Your response must consist of one number: how many lines in this material contain the word "main".
[DATA TO EXAMINE Boundary: Start]
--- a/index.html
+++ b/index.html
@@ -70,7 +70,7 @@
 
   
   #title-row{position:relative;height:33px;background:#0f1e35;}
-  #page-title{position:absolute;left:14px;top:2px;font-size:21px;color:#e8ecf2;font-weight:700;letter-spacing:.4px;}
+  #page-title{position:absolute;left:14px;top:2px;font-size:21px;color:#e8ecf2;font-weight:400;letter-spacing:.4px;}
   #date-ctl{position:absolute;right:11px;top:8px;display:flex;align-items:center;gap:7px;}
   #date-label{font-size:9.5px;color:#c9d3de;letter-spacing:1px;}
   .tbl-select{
[DATA TO EXAMINE Boundary: End]
[DATA TO EXAMINE Boundary: Start]
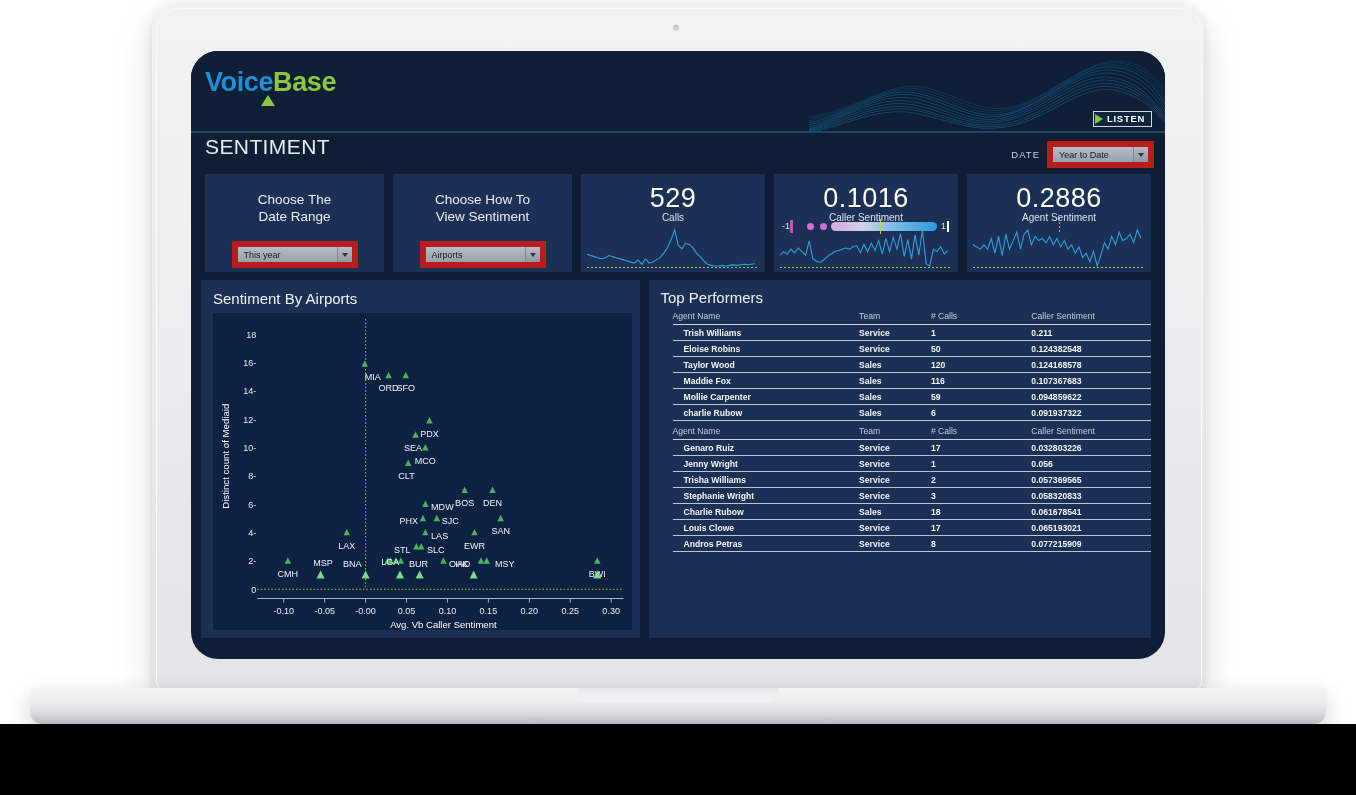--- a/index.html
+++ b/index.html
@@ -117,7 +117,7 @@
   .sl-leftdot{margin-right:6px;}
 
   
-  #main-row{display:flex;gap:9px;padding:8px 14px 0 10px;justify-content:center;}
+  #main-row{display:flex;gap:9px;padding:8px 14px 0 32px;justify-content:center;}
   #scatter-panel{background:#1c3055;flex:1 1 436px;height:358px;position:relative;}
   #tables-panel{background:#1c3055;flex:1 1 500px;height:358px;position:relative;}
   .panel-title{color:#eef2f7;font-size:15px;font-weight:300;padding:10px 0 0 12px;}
[DATA TO EXAMINE Boundary: End]
RESULT BELOW:
2